Swiss geotechnical engineering professor

Alexander M. Puzrin (born 24 July 1965) is professor of geotechnical engineering at ETH Zurich, Switzerland, working in the field of geomechanics.

==Biography==
Alexander Puzrin completed his undergraduate studies in Structural Engineering in 1987 at the Department of Civil Engineering, Moscow Institute of Civil Engineering, USSR, and received his PhD in Geotechnical Engineering in 1997 from the Department of Civil Engineering, Technion – Israel Institute of Technology, Haifa, Israel. From 1997 to 2001 he was Lecturer, Senior Lecturer and then tenured associate professor at the same institution, and from 2002 to 2004 a tenured associate professor at the Department of Civil and Environmental Engineering, Georgia Tech, Atlanta, United States. Since 2004 he is Full Professor of Geotechnical Engineering at ETH Zurich, Switzerland.

==Research==
The focus of Puzrin's research is on constitutive modeling of geomaterials and on the analysis of progressive and catastrophic failure in soils, with applications to creeping terrestrial and tsunamigenic submarine landslides.

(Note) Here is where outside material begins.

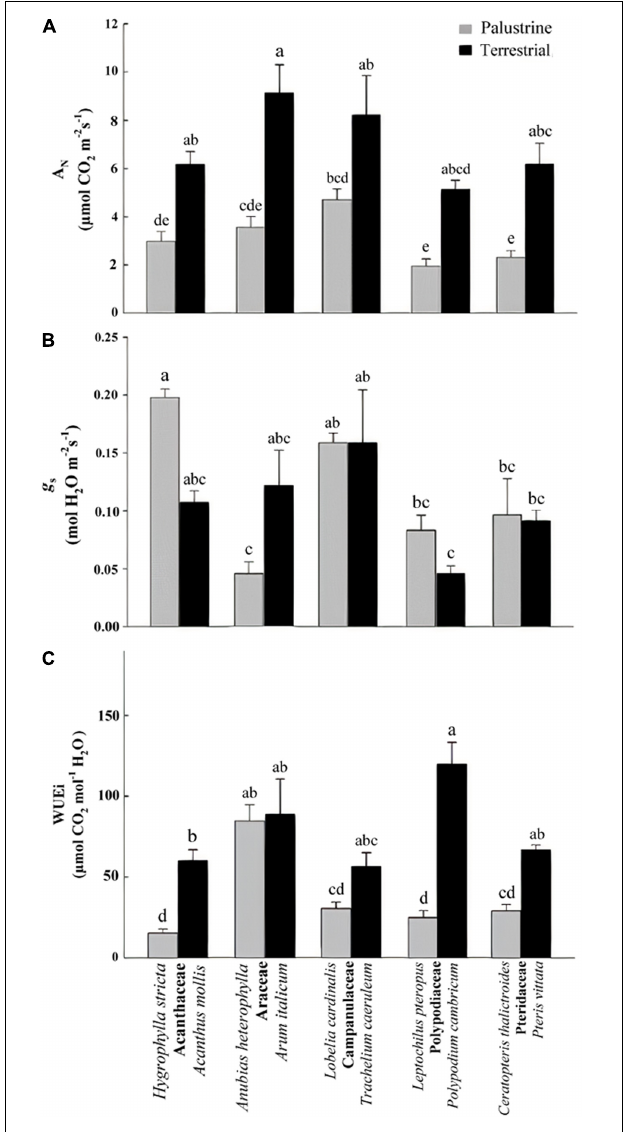
FIGURE 2 | (A) Net photosynthesis (A N ), (B) stomatal conductance ( g s ), and (C) intrinsic water-use efficiency (WUEi) in all palustrine and terrestrial species tested in this study. In (C) , values were calculated from mean values of A N and g s . Four to six plants were used to characterize each species. Different letters indicate significant differences with a p -value < 0.05 determined by a post hoc Tukey–Kramer’s test.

His interests include applications of novel sensor technologies to geotechnical monitoring and the development of innovative chemical and biological soil-improvement techniques. He has been involved as an expert and consultant in large-scale geotechnical projects in the UK, the US, Russia, Mexico, Azerbaijan, Israel and Switzerland. He is a co-founder of the ETH Zurich spin-off company Marmota Engineering AG.

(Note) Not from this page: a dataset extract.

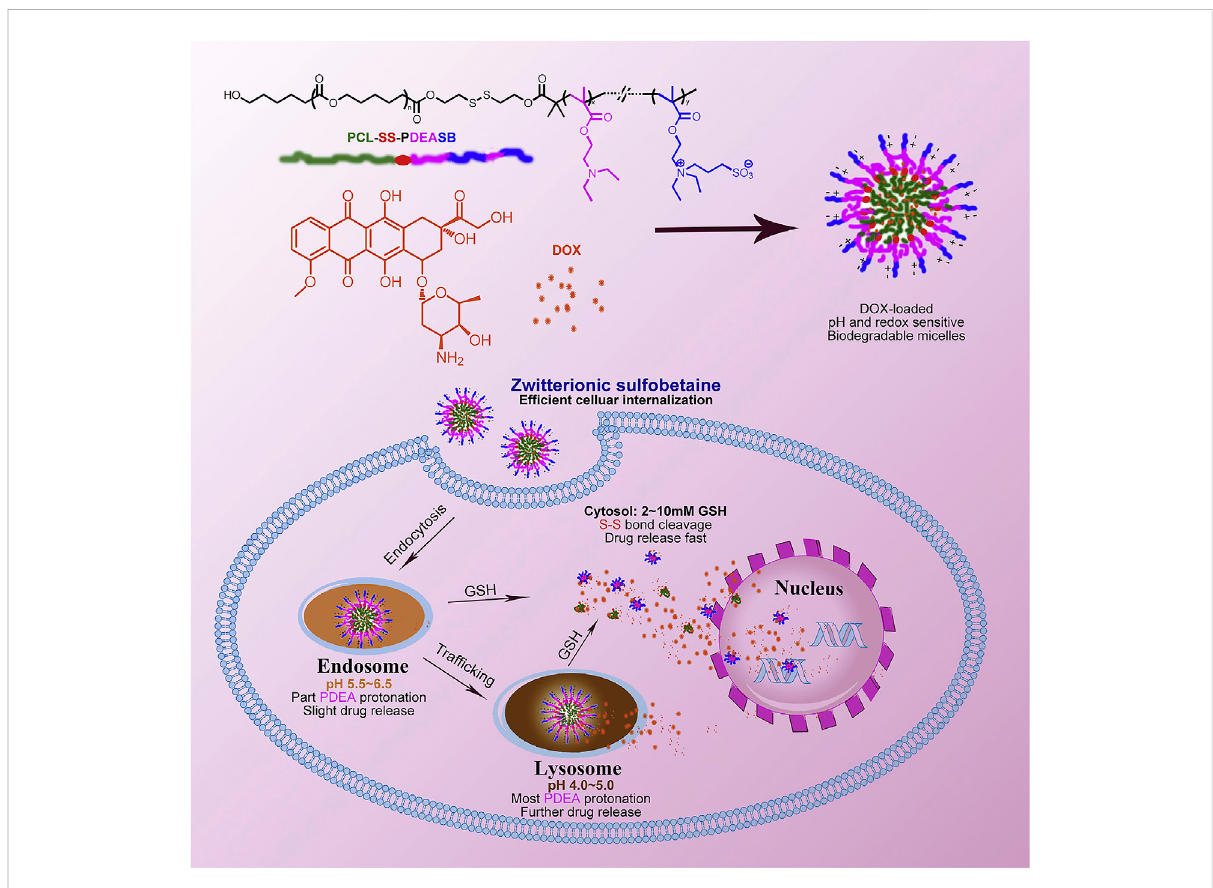
FIGURE 2 pH- and redox-sensitive micelles containing sulfobetaine for intracellular cell drug release. Adapted with permission from Cai et al.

==Awards and distinctions==
Alexander Puzrin's papers were awarded by the British Institution of Civil Engineers with Geotechnical Research Medals in 2004 and 2013, the 2013 George Stephenson Medal, the 2018 David Hislop Award, the Overseas Prize (Mokshagundam Visvesvaraya Award) in 2022, and the 2023 Environmental Geotechnics Award. In 2019, he received the Geomaterials Research Medal of the Alliance of Laboratories in Europe for Education, Research and Technology (ALERT).

In addition, he served as the Editor of the international journal Géotechnique from 2012 to 2015. Since 2014, he is a Fellow of the Institution of Civil Engineers. He was a recipient of the ETH Zurich Excellence in Teaching Award in 2009 and 2013. In 2025, he was elected the President of the Swiss Geotechnical Society (Geotechnik Schweiz).

Puzrin also developed an original passive geothermal air cooling system for the pavilion of the Kingdom of Bahrain at the Venice Biennale of Architecture 2025, which won the Golden Lion for Best National Participation.